Work item ▸ Pull out each line of the data that contains the word "whiskers" and list those lines.

Material provided ▸
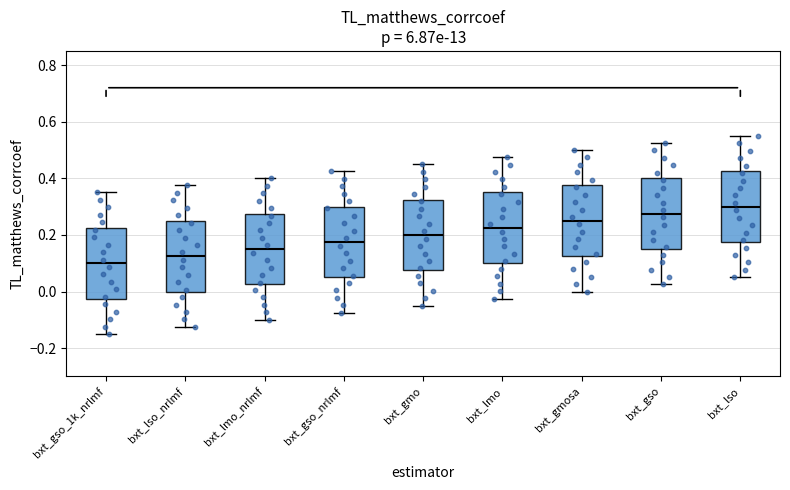

Reading left to right, transcribe this box plot: for each box, give where its median line is, the range the box spans, and where its two whiskers end, as read against the y-axis. The values are not printed on the chart, so give them approximately, as read against the axis.

bxt_gso_1k_nrlmf: median 0.10, box -0.02 to 0.22, whiskers -0.14 to 0.36
bxt_lso_nrlmf: median 0.12, box 0.00 to 0.26, whiskers -0.12 to 0.38
bxt_lmo_nrlmf: median 0.16, box 0.02 to 0.28, whiskers -0.10 to 0.40
bxt_gso_nrlmf: median 0.18, box 0.06 to 0.30, whiskers -0.08 to 0.42
bxt_gmo: median 0.20, box 0.08 to 0.32, whiskers -0.04 to 0.46
bxt_lmo: median 0.22, box 0.10 to 0.36, whiskers -0.02 to 0.48
bxt_gmosa: median 0.26, box 0.12 to 0.38, whiskers 0.00 to 0.50
bxt_gso: median 0.28, box 0.16 to 0.40, whiskers 0.02 to 0.52
bxt_lso: median 0.30, box 0.18 to 0.42, whiskers 0.06 to 0.56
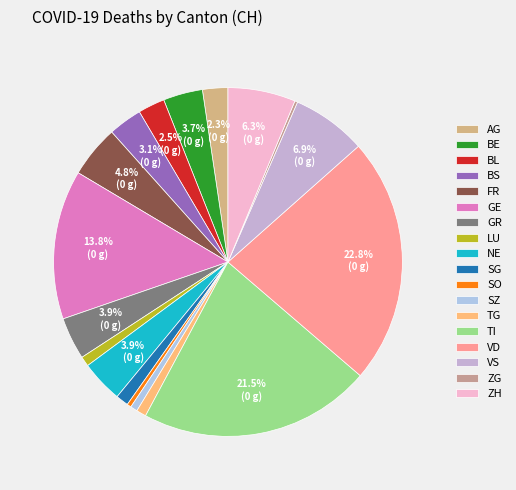

Is it true that TG is 9% of the pie?

False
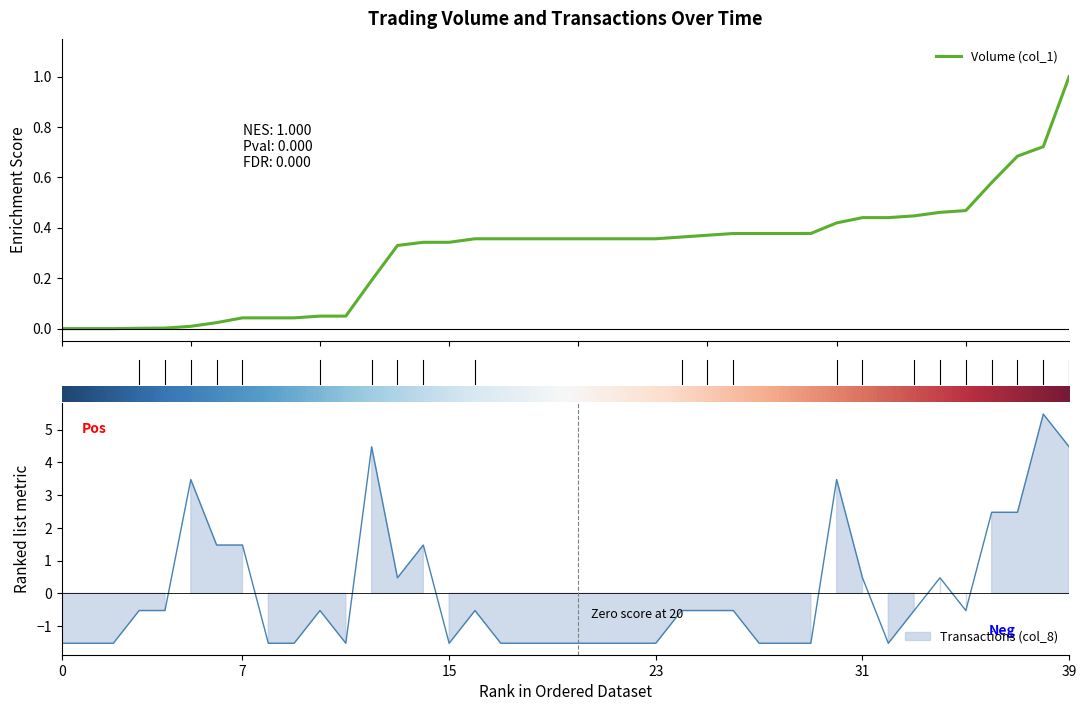

How many values are below zero?

27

Exercise solution ▸
Reading left to right, transcribe this box plot: for each box, give where its median line is, the range the box spans, and where its two whiskers end, as read against the y-axis. The values are not printed on the chart, so give them approximately, as read against the axis.
bxt_gso_1k_nrlmf: median 0.10, box -0.02 to 0.22, whiskers -0.14 to 0.36
bxt_lso_nrlmf: median 0.12, box 0.00 to 0.26, whiskers -0.12 to 0.38
bxt_lmo_nrlmf: median 0.16, box 0.02 to 0.28, whiskers -0.10 to 0.40
bxt_gso_nrlmf: median 0.18, box 0.06 to 0.30, whiskers -0.08 to 0.42
bxt_gmo: median 0.20, box 0.08 to 0.32, whiskers -0.04 to 0.46
bxt_lmo: median 0.22, box 0.10 to 0.36, whiskers -0.02 to 0.48
bxt_gmosa: median 0.26, box 0.12 to 0.38, whiskers 0.00 to 0.50
bxt_gso: median 0.28, box 0.16 to 0.40, whiskers 0.02 to 0.52
bxt_lso: median 0.30, box 0.18 to 0.42, whiskers 0.06 to 0.56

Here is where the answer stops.